Columbus (Georgia) Ledger-Enquirer
April 3, 2008
It’s Our Kind of Chinese
By Sonya Sorich
Nearly everybody has one. Maybe yours is marked by a double-digit menu number. An appetite-inducing photo. A name you probably don’t pronounce correctly.
You eat it at the coffee table. In bed. Straight out of the white take-out carton.
It is your favorite Chinese restaurant entree.
Collectively, those dishes help create Jennifer 8. Lee’s “The Fortune Cookie Chronicles: Adventures in the World of Chinese Food.”
The book traces a journey inspired by a surge in lottery winners that Lee later discovers was a result of lucky numbers from fortune cookies.
Evidence that Chinese restaurants and all their defining factors — from chop suey to soy sauce packets — have earned an American cultural significance that transcends the limits of a one-hour dining experience.
“There are some forty thousand Chinese restaurants in the United States — more than the number of McDonald’s, Burger Kings and KFCs combined,” Lee writes.
Later, she adds, “Our benchmark for Americanness is apple pie. But ask yourself: How often do you eat apple pie? How often do you eat Chinese food?”
Through national and international travel, Lee examines elements like the fortune cookie’s conflicting origins, the dangerous life of a Chinese takeout deliveryman and efforts to introduce the white signature to-go cartons in China. (It didn’t work.)
But the book’s biggest lesson is that in America, Chinese food isn’t really that Chinese after all.
Flavors and appearances are altered to make for entrees more consistent with American tastes, Lee concludes.
There are extreme examples — Philly cheesesteak egg rolls, a chow mein sandwich, Louisiana’s Szechuan alligator entree.

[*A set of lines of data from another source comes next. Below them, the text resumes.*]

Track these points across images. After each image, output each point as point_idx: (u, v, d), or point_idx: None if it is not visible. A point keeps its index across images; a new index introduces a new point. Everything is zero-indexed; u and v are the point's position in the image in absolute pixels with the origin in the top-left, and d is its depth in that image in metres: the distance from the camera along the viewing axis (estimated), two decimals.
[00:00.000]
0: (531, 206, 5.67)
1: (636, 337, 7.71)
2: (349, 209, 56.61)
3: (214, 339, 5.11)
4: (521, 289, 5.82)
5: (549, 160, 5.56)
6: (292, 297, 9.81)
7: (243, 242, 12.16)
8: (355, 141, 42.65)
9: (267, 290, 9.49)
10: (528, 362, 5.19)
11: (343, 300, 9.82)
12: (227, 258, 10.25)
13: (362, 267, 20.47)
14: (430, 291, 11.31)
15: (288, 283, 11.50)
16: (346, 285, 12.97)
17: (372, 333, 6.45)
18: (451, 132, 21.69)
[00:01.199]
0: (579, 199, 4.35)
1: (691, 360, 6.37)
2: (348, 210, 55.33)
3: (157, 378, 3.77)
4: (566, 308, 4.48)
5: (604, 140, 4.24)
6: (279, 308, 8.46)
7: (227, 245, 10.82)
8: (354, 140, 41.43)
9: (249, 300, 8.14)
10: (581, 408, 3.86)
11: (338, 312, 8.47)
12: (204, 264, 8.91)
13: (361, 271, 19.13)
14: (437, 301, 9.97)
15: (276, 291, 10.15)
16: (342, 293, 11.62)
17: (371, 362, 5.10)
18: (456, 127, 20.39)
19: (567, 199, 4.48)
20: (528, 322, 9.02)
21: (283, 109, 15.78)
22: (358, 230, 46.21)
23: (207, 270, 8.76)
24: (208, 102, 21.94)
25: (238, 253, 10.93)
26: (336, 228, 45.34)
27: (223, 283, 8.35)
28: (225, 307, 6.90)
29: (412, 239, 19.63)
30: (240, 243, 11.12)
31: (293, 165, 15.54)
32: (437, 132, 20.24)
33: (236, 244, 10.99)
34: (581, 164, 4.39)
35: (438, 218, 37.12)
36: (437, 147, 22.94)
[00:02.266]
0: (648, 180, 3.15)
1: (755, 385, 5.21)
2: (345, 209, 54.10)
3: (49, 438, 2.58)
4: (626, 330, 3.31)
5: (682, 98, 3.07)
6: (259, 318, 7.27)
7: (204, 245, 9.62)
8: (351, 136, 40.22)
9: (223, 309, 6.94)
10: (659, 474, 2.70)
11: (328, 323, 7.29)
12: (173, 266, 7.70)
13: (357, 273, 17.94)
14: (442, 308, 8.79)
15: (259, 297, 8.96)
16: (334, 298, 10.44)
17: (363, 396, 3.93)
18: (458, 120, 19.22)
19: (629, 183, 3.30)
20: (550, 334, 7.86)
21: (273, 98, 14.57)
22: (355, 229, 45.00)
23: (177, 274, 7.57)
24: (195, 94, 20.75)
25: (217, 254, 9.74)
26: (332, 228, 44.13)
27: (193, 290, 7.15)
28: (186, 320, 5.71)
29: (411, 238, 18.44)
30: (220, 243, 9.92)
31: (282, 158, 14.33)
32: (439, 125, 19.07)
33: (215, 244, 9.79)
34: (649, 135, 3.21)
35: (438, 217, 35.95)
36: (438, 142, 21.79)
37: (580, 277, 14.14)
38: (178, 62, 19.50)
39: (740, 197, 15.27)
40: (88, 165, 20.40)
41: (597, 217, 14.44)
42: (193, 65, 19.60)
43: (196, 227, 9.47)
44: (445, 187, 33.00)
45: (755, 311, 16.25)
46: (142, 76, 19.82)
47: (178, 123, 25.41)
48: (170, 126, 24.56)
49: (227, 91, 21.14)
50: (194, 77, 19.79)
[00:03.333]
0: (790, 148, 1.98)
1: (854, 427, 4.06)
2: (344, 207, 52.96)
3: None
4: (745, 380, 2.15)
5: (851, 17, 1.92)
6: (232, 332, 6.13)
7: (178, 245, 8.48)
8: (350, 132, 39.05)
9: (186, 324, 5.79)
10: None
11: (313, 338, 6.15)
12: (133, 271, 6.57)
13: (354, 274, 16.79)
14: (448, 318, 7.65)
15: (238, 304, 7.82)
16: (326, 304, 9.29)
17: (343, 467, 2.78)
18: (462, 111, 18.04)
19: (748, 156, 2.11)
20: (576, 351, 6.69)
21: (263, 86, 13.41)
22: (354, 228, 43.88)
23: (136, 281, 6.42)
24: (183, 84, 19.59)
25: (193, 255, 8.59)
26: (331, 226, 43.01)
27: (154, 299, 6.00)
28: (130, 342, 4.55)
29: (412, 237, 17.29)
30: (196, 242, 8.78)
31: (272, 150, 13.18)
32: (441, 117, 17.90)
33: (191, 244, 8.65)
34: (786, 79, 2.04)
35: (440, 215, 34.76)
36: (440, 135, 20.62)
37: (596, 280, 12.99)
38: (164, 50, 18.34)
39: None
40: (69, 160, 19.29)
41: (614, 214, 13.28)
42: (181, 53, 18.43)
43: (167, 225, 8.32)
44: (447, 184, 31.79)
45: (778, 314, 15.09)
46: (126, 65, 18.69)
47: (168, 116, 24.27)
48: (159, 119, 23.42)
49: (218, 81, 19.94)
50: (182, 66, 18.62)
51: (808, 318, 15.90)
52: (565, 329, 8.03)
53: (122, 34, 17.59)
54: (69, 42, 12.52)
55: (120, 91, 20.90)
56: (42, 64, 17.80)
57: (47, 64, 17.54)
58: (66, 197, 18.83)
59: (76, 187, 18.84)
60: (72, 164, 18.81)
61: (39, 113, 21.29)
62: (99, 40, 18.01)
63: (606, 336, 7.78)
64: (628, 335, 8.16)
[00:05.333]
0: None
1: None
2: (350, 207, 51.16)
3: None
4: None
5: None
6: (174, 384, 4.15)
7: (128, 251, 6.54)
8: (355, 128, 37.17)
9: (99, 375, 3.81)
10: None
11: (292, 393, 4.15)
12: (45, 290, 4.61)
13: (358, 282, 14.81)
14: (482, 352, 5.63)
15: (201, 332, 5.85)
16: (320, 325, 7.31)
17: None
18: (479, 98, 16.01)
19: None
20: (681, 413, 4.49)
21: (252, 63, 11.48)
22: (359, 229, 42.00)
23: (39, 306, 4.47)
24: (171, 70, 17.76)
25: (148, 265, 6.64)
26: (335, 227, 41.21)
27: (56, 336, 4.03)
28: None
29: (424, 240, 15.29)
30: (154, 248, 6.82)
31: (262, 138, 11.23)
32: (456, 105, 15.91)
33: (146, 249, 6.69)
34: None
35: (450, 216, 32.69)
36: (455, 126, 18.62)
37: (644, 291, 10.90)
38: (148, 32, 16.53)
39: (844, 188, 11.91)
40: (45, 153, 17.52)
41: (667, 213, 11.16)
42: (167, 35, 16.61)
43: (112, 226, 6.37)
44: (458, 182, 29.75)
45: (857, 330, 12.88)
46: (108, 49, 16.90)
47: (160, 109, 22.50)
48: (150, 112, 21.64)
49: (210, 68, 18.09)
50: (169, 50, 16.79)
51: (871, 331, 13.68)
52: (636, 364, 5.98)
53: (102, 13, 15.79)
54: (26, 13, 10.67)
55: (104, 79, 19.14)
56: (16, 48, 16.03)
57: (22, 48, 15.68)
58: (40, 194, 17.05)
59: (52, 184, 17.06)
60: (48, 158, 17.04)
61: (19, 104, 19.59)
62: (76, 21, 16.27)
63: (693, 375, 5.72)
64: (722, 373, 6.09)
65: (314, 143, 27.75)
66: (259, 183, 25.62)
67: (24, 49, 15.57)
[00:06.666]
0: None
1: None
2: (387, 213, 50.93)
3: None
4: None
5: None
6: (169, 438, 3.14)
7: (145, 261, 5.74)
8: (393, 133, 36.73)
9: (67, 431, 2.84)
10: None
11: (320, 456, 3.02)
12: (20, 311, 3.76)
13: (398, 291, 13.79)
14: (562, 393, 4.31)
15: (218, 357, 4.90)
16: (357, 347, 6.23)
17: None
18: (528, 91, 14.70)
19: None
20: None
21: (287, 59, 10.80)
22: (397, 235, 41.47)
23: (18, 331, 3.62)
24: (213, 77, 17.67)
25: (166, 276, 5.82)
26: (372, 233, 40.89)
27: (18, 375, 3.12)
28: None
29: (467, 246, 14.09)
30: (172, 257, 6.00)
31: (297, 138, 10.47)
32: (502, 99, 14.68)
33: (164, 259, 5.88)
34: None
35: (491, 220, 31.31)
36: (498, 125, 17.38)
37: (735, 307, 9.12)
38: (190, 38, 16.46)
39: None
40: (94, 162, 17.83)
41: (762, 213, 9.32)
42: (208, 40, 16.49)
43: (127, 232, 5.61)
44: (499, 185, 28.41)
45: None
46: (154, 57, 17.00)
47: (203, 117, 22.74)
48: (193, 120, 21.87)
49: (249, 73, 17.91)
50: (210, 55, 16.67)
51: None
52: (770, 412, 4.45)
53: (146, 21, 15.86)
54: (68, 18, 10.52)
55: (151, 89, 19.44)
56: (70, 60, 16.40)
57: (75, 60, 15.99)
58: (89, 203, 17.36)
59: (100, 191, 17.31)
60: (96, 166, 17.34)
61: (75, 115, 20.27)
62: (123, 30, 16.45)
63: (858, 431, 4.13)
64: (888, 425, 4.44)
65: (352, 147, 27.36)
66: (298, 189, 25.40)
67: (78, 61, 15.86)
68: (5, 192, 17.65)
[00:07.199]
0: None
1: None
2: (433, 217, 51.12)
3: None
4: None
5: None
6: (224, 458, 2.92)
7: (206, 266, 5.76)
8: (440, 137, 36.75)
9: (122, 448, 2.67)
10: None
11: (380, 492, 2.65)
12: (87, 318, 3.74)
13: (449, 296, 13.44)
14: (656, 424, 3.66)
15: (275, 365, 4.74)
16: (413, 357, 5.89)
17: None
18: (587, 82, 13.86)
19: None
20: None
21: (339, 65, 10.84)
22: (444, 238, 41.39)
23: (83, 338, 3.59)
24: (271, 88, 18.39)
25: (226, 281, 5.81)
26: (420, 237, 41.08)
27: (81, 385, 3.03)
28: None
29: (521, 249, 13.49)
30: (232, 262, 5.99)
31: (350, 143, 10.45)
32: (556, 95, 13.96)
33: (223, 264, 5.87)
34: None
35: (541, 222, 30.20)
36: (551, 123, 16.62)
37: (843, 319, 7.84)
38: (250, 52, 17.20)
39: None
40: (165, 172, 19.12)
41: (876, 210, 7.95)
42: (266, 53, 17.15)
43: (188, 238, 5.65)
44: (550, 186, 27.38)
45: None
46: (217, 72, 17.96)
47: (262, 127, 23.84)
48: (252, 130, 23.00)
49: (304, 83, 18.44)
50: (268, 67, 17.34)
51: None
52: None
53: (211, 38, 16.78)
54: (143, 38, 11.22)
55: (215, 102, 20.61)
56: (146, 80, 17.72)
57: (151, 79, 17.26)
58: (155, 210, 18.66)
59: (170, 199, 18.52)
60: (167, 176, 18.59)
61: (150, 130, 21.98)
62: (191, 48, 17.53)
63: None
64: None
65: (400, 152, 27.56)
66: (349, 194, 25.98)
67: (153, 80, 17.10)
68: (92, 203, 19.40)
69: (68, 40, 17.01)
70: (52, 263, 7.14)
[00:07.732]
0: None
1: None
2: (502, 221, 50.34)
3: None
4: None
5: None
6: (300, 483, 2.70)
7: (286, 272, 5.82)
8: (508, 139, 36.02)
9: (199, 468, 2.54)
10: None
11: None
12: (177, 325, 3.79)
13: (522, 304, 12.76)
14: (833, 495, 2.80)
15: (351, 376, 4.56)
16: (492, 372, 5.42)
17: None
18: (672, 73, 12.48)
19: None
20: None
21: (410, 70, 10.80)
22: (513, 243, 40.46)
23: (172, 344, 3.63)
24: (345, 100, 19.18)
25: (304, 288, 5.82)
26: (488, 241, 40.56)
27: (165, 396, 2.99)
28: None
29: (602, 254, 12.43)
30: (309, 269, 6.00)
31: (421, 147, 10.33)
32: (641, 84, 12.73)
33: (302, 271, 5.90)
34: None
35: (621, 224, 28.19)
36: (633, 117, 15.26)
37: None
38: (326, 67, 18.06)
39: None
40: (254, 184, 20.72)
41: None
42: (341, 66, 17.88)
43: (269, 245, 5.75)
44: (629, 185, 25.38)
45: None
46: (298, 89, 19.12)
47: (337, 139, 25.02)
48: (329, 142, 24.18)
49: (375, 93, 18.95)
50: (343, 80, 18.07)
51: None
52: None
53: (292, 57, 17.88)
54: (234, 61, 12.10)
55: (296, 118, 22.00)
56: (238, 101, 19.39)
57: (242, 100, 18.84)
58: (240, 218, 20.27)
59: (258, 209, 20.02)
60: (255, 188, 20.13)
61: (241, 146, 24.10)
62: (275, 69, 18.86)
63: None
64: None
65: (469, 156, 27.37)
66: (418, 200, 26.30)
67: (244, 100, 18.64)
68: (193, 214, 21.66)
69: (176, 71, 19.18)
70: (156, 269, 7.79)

But the author also visits Hunan Province, the ancestral home of General Tso, and learns that the creator of General Tso’s chicken can’t even recognize the American version of the dish.

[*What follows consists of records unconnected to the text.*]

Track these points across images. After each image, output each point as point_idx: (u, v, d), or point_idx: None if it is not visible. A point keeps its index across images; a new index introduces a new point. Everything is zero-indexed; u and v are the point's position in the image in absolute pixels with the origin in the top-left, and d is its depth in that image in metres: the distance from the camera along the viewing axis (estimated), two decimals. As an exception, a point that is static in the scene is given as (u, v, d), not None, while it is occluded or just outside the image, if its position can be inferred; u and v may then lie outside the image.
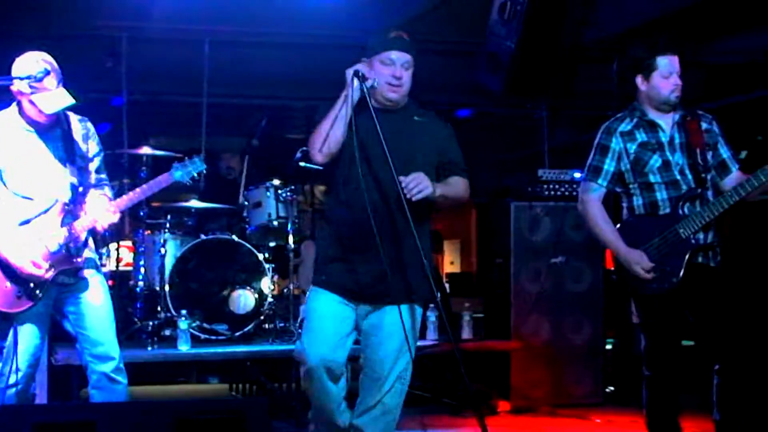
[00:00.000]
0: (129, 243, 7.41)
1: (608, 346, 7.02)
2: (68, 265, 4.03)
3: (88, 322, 4.08)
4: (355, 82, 3.71)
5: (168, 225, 6.48)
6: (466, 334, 6.50)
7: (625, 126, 4.28)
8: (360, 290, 3.87)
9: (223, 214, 6.95)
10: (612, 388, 6.82)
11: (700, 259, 4.19)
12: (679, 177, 4.20)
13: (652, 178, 4.22)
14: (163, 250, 6.25)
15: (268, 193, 6.48)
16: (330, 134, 3.71)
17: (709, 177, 4.23)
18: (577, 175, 6.56)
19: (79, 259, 4.06)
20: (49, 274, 3.97)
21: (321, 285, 3.92)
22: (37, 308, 3.99)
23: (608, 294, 6.64)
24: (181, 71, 7.59)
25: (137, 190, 4.18)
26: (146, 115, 8.56)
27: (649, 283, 4.15)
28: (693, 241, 4.13)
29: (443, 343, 6.22)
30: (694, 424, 5.58)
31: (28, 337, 3.98)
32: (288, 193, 6.51)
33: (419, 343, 6.05)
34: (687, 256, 4.12)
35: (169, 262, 6.24)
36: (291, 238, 6.50)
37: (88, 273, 4.11)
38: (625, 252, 4.17)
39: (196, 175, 4.29)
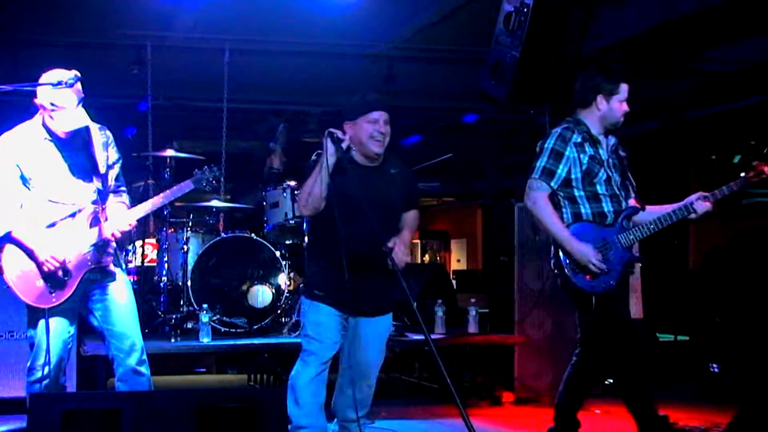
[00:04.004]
0: (153, 240, 7.44)
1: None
2: (97, 264, 4.07)
3: (113, 318, 4.10)
4: (330, 145, 4.02)
5: (190, 224, 6.50)
6: (472, 328, 6.50)
7: (577, 137, 4.42)
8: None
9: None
10: (611, 381, 6.81)
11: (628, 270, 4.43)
12: (618, 192, 4.44)
13: (599, 189, 4.40)
14: (185, 248, 6.26)
15: (285, 194, 6.49)
16: (313, 193, 4.07)
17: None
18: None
19: (109, 258, 4.10)
20: (79, 272, 4.01)
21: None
22: (67, 304, 4.02)
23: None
24: (203, 78, 7.62)
25: (160, 195, 4.23)
26: (170, 119, 8.60)
27: (588, 281, 4.31)
28: (630, 253, 4.39)
29: (450, 337, 6.22)
30: (687, 415, 5.60)
31: (58, 331, 4.01)
32: (304, 194, 6.51)
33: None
34: (624, 265, 4.35)
35: (191, 259, 6.26)
36: (306, 237, 6.51)
37: (113, 269, 4.14)
38: (579, 247, 4.29)
39: (214, 181, 4.38)
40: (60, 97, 3.90)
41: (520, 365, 6.45)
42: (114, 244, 4.18)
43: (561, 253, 4.33)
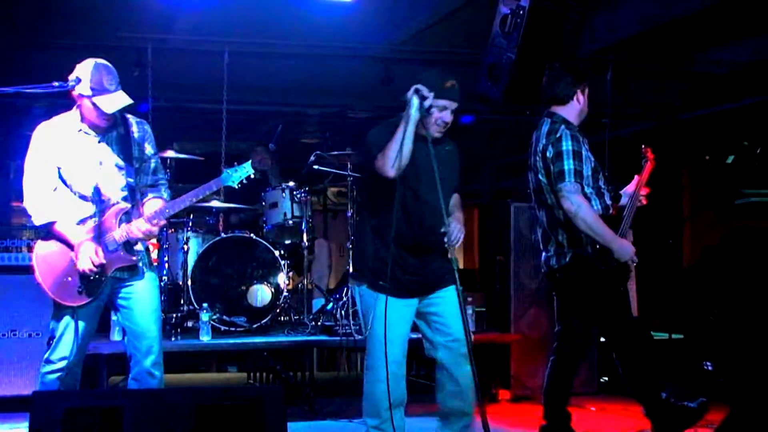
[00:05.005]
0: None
1: (602, 339, 7.02)
2: (124, 263, 4.01)
3: (135, 317, 4.06)
4: (415, 100, 3.85)
5: (190, 224, 6.51)
6: (469, 327, 6.51)
7: (578, 135, 4.46)
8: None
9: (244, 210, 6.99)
10: (606, 378, 6.83)
11: None
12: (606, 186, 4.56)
13: (600, 184, 4.48)
14: (186, 247, 6.28)
15: (284, 194, 6.51)
16: (404, 148, 3.86)
17: None
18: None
19: (135, 257, 4.04)
20: (107, 270, 3.97)
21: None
22: (92, 303, 3.99)
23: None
24: (203, 79, 7.62)
25: (189, 194, 4.10)
26: (170, 120, 8.58)
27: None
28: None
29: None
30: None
31: (80, 329, 3.98)
32: (302, 194, 6.53)
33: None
34: None
35: (191, 259, 6.27)
36: (305, 237, 6.52)
37: (141, 267, 4.08)
38: (622, 244, 4.38)
39: (245, 179, 4.26)
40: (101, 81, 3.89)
41: (517, 363, 6.47)
42: (140, 243, 4.09)
43: (598, 250, 4.36)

Also, Lee calls chop suey “the biggest culinary joke played by one culture on another.”
She learns that fortune cookies, too, have come to display messages reinforcing American ideals. Among the cookies in the book is one with a lesson originally preached — verbatim — by Yoda from “Star Wars.”
But the book is just as much a personal journey for Lee, a metro reporter for the New York Times and the daughter of Chinese immigrants. Her middle name, “8,” connotes prosperity in Chinese.
As such, the author is cognizant of the fact that her obsession with Chinese food is more than merely a matter of taste.
“Obsessions pick us more than we pick them. They control us more than we control them,” she writes.
She adds, “Why do people become obsessed with bird-watching, solving mathematical proofs, making money? Maybe they’re trying to complete themselves, to fill a void, whether it be through beauty, truth or security.”